Lets understand difference between two with an example.
Assume we have following two data sets:
Data set A -> 64 65 66 68 70 71 73 Data set B -> 64 65 66 68 70 71 730Please observe that only last value changes in these two sets, ie. 73 in data set A becomes 730 in data set B.
For data set A, the mean is 68.1, and the median is 68. Visually comparing these two data sets we know that the observation 730 is very large and is certainly an outlier. In this case the median is still 68, but the mean will be influenced by the high outlier, and shifted up to 162. The message that we should take from this example is: The mean is very sensitive to outliers (as it factors in their magnitude), while the median is resistant to outliers.
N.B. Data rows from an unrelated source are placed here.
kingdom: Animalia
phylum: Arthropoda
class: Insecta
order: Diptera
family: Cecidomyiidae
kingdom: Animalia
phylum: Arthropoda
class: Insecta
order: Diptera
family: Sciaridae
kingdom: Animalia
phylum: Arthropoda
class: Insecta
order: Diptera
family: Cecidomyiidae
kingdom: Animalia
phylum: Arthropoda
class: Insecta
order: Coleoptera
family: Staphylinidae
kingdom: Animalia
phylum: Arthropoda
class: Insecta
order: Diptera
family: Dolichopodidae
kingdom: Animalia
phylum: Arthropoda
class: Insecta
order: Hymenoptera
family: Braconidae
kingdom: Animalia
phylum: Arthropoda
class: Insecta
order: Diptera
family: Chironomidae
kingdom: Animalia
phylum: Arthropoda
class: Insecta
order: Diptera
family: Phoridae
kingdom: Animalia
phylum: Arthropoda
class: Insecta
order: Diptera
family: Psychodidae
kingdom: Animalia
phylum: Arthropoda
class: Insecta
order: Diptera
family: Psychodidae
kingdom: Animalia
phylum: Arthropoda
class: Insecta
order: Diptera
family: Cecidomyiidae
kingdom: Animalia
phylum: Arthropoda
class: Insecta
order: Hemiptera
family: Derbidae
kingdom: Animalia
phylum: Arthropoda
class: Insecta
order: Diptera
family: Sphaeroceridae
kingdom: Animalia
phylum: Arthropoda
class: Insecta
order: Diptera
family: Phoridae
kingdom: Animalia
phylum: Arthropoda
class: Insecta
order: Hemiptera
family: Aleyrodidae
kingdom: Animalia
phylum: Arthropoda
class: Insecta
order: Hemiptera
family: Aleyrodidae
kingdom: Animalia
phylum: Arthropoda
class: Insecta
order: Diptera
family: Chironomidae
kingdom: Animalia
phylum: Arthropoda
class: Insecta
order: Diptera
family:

Types of distributions and mean and median:
Lets see what happens to mean and median with our 3 basic distributions.
- Symmetric distributions with no outliers: Mean (X̄) is approximately equal to median (M).
- Skewed right distributions and/or datasets with high outliers: Mean (X̄) is always greater than median (M). (X̄ > M)
- Skewed left distributions and/or datasets with low outliers: Mean (X̄) is always less than median (M). (X̄ < M)
- The two main numerical measures for the center of a distribution are the mean (X̄) and the median (M). The mean is the average of the values, while the median is the middle value.
- The mean is very sensitive to outliers (as it factors in their magnitude), while the median is resistant to outliers.
- The mean is an appropriate measure of center only for symmetric distributions with no outliers. In all other cases, the median should be used to describe the center of the distribution.